Expert: Plutonium contamination of Pacific Ocean food chain from Fukushima now suspected; “Real source of potential long term problems for humans” — Newspaper: “Leakage of highly contaminated water into sea must be dealt with immediately” — Gov’t: Effect on health of US public not ‘significant’

Expert: Plutonium contamination of Pacific Ocean food chain from Fukushima now suspected; “Real source of potential long term problems for humans” — Newspaper: “Leakage of highly contaminated water into sea must be dealt with immediately” — Gov’t: Effect on health of US public not ‘significant’ (VIDEO) (ENENews, Sep 14, 2014):

The Yomiuri Shimbun, Sept. 11, 2014: TEPCO measures fail to hold water — Three and a half years after the outbreak of the crisis at the Fukushima No. 1 nuclear power plant, efforts to contain water contaminated with radioactive substances at the plant are at a crossroads… [TEPCO] has been unable to curb the growing volume of contaminated water… Yomiuri Shimbun reporters entered the Fukushima No. 1 plant on Monday morning… Ocean still remains vulnerable — Leakage of highly contaminated water into the sea is another problem that must be dealt with immediately…

Nuclear Safety In The Age Of Chernobyl And Fukushima (pdf), website of Ulrich H. Kurzweg, University of Florida Professor Emeritus in the Department of Mechanical and Aerospace Engineering, Dec. 10, 2013: Strontium, cesium and plutonium are the real source of potential long term problems for humans as they can cause cell damage over many years especially if they get into the food chain as may be happening at the moment to people in Japan and to fish in the Pacific… The worry at Fukushima at the moment is… the leakage of radioactive water into the Pacific…

U.S. Senate Energy and Natural Resources Meeting, Japanese Nuclear Plant Crisis in March 2011 (emphasis added):

  • Bill Borchardt, Executive Director of Operations at Nuclear Regulatory Commission (at 13:00 in): Units 2 and 3 appear to have some primary containment damage.
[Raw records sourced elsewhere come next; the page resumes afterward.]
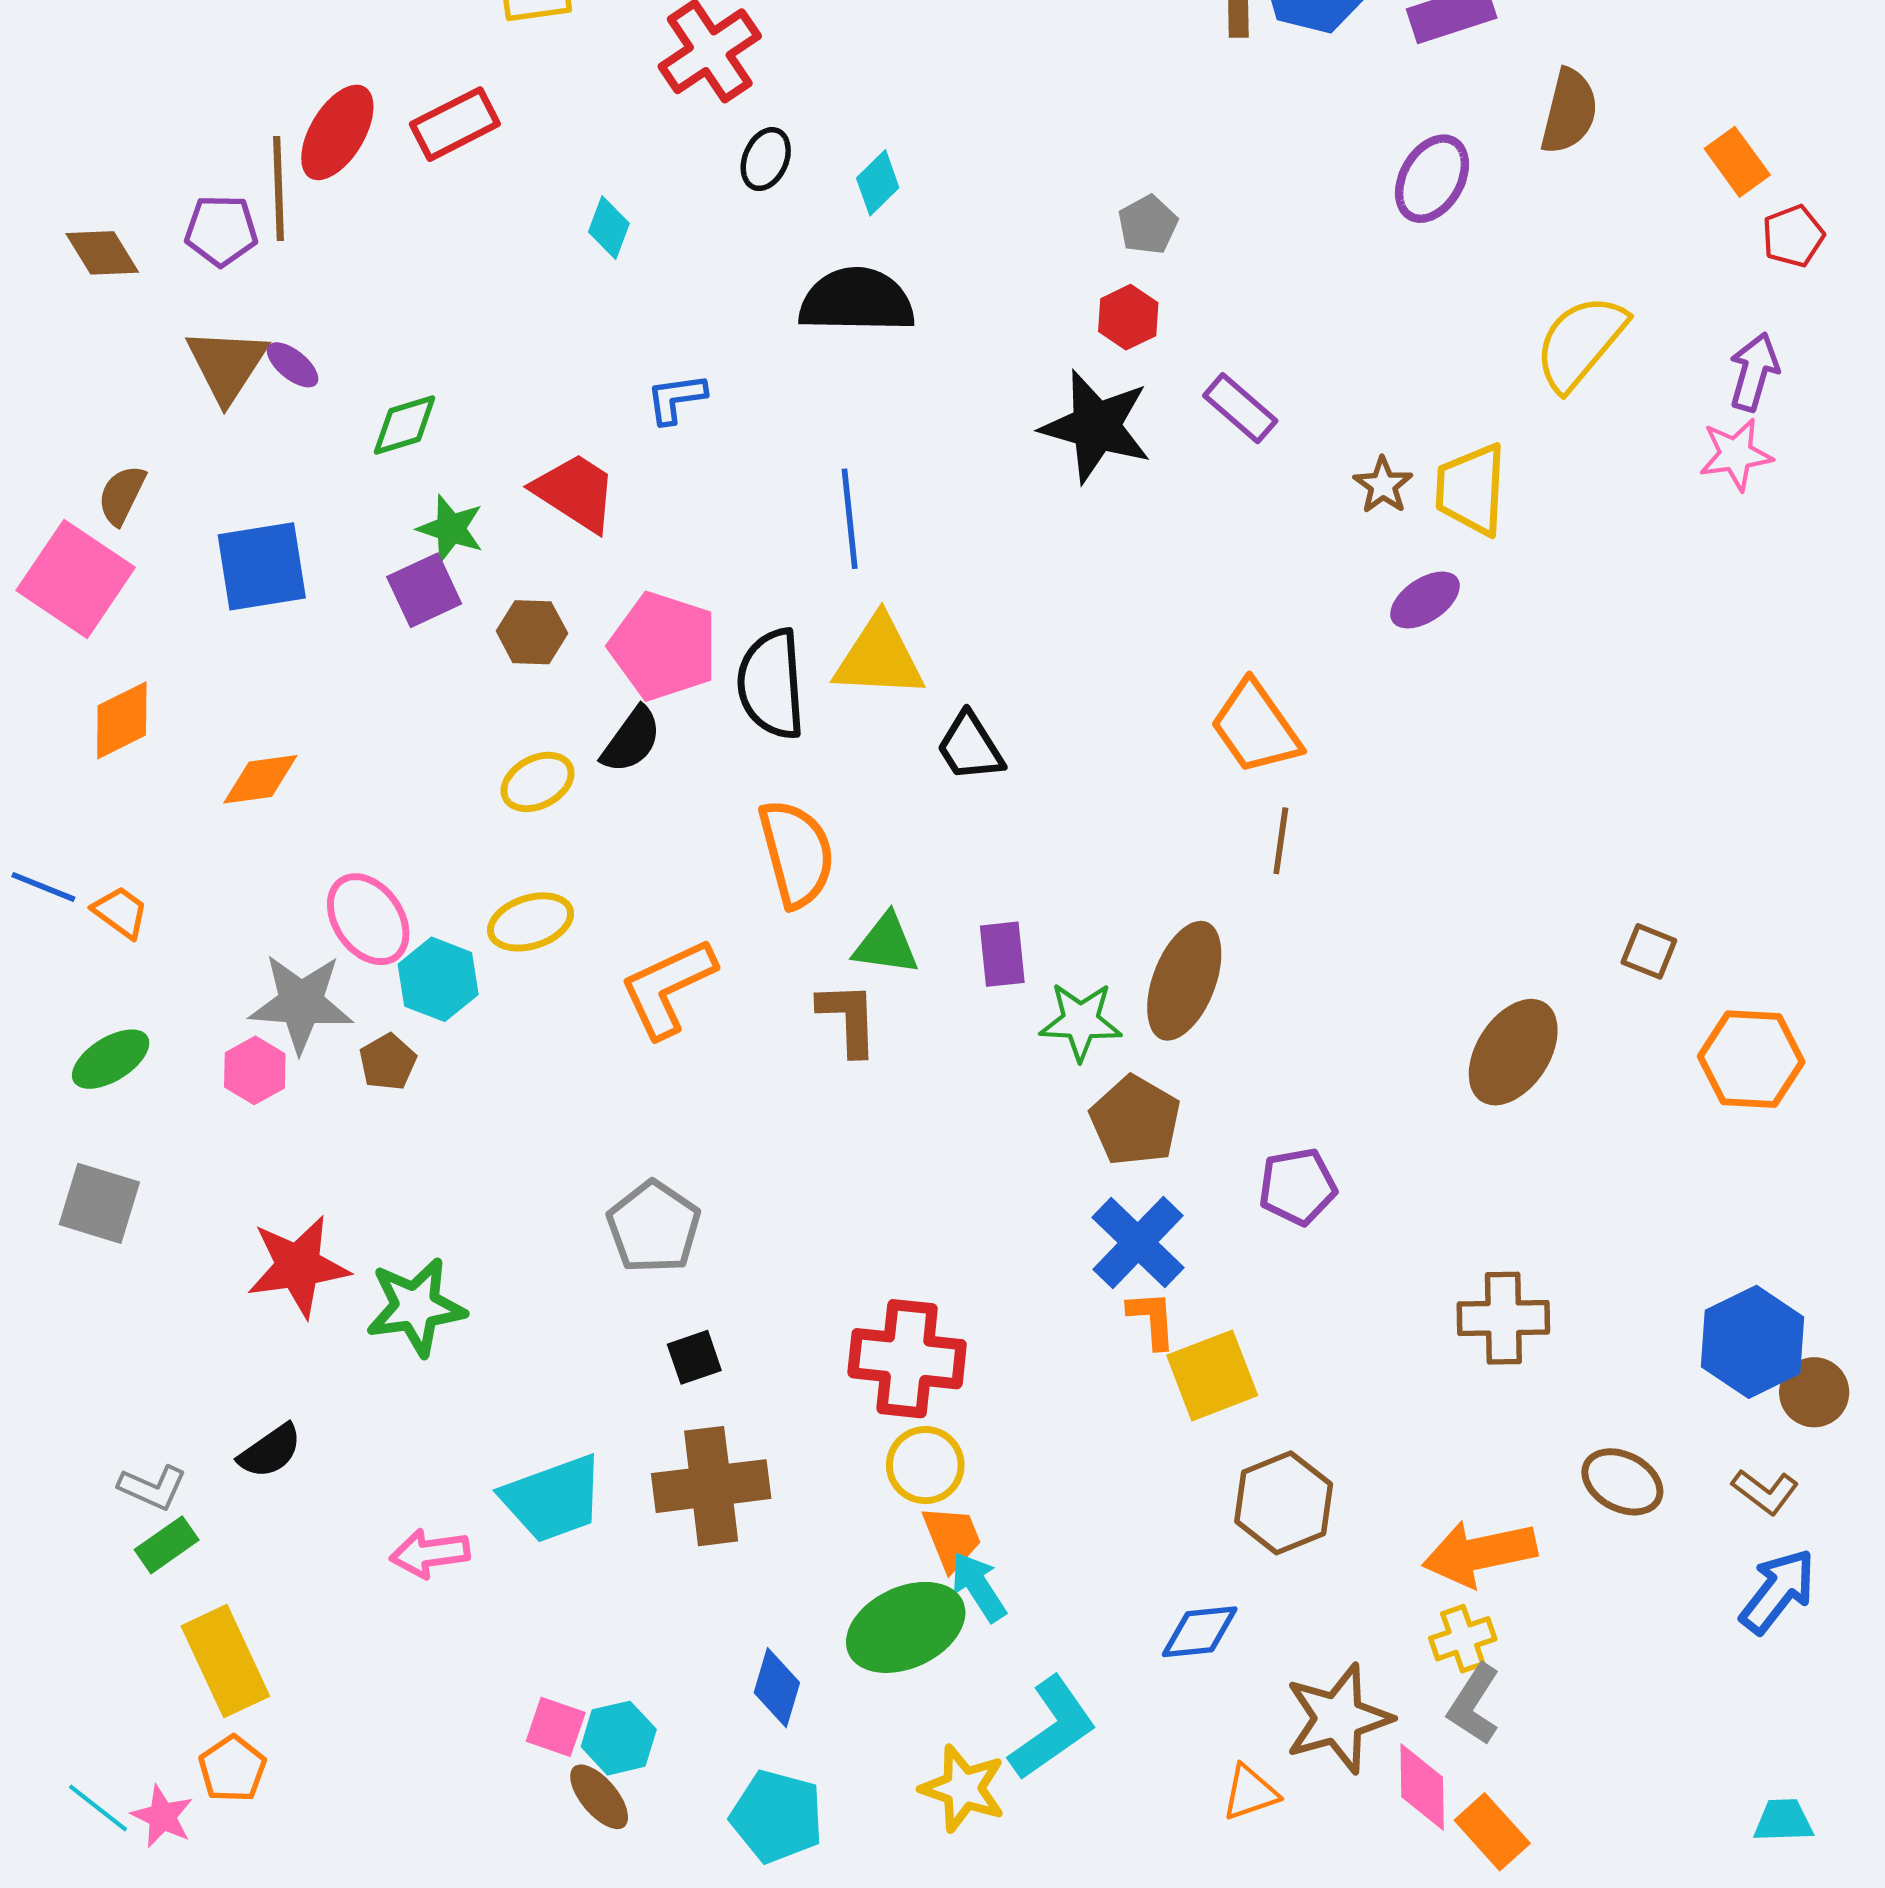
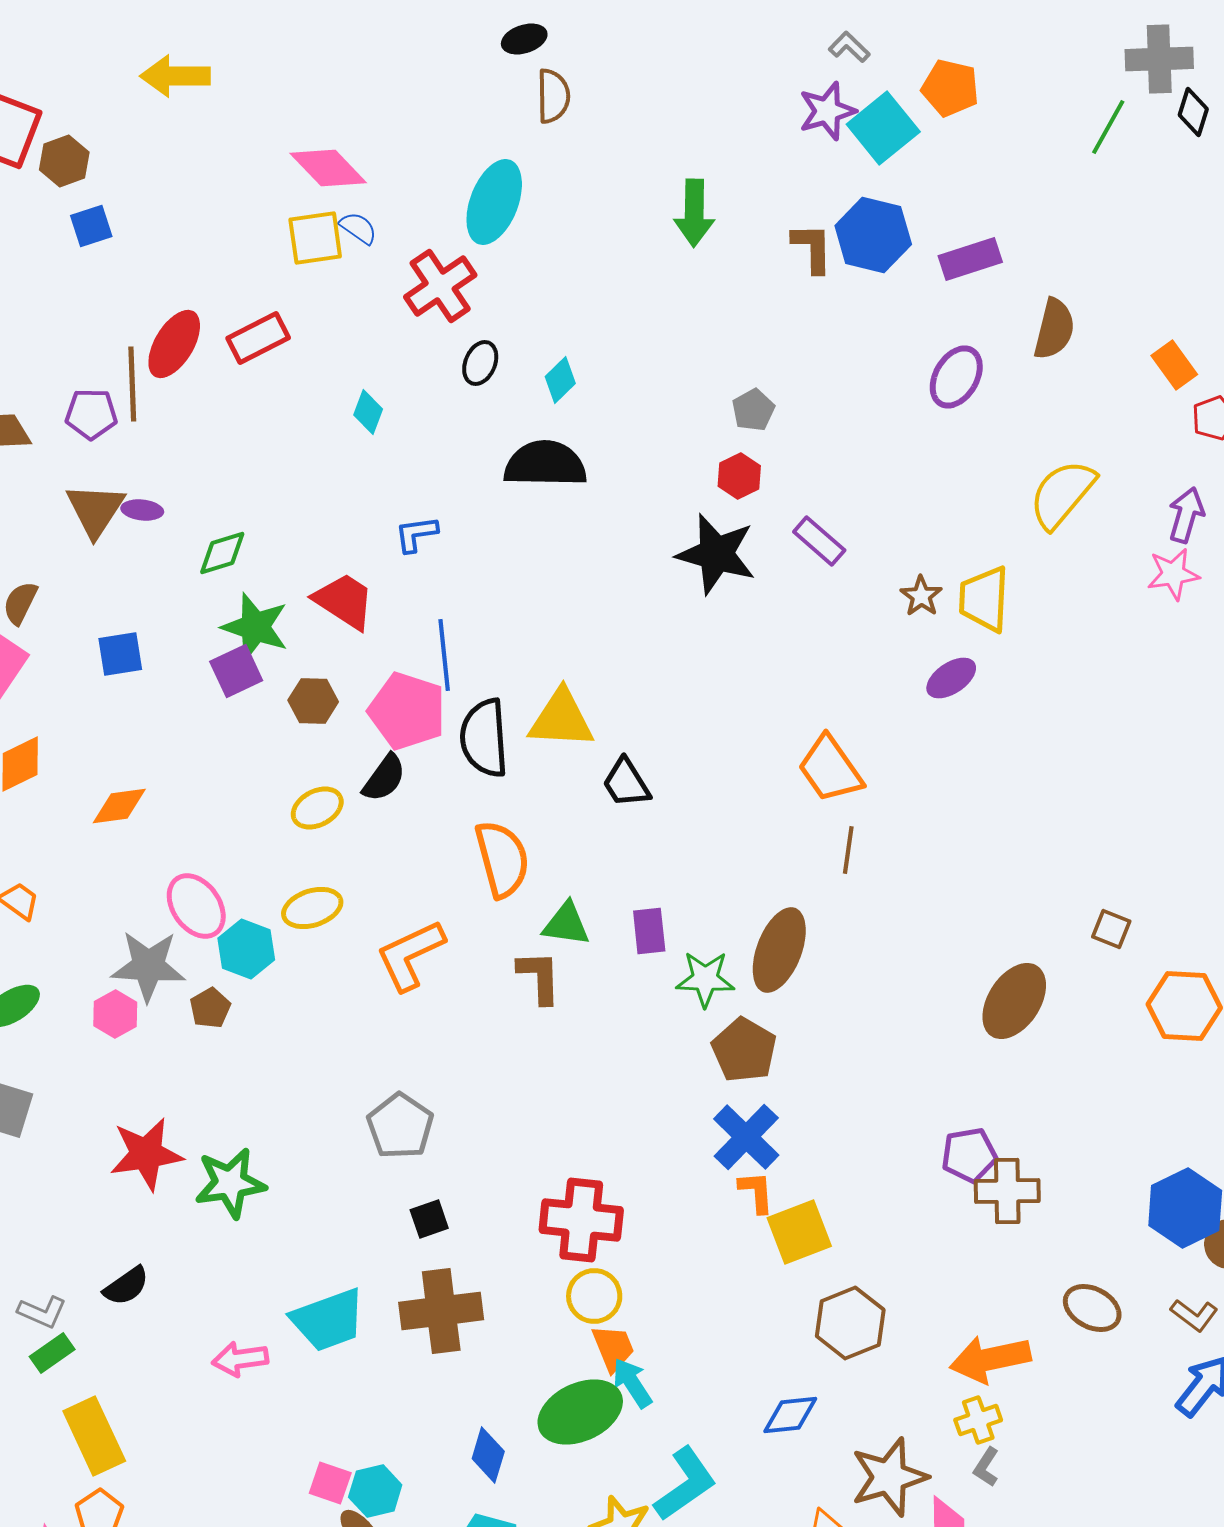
purple ellipse: (293, 365) -> (142, 510), turned -33
blue line: (850, 519) -> (444, 655), moved
green star: (451, 529) -> (255, 627), size x1.4
blue square: (262, 566) -> (120, 654), size x0.7
purple pentagon: (1298, 1187) -> (969, 1155), moved
gray L-shape: (1474, 1704) -> (986, 1467), size x0.7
There have been releases of radioactivity that are of significant concern, including a significant contamination in the lower levels of Unit 2 and Unit 3 turbines… On Friday, March 11 [2011 the NRC’s] first concernwas for a possible tsunami impact on U.S. plants and radioactive materials on the West Coast.
  • U.S. Senator Lisa Murkowski, R-Alaska (31:15 in): There’s a lot of concern about what may end up in our oceans, impact to the fisheries. Do we have radiation monitors off of Honshu that are measuring anything in the ocean? Or is it just monitors that are evaluating the air?
  • Peter B. Lyons Assistant Secretary of Nuclear Energy at US Dept. of Energy (in 31:45): The Dept. of Energy systems [are] not over the ocean… I am not aware of monitoring capability within the ocean that we have… That certainly could be added if it was deemed necessary. I should add that the Department of Energy, through the calculational capabilities — using the source terms developed by the NRC as being the worst cases — we do not anticipate a significant health effect in any of the United States areas.
  • U.S. Senator John Barrasso, R-Wyoming (53:30 in): In the New York Times today, it reported that highly contaminated water… could leak into the ocean. What are the implications of that?
  • Lyons (53:45 in): Well, certainly that has to be monitored from the standpoint of fisheries, food products. There are other agencies within our government that would be tracking whether there were any concerns from a U.S. perspective.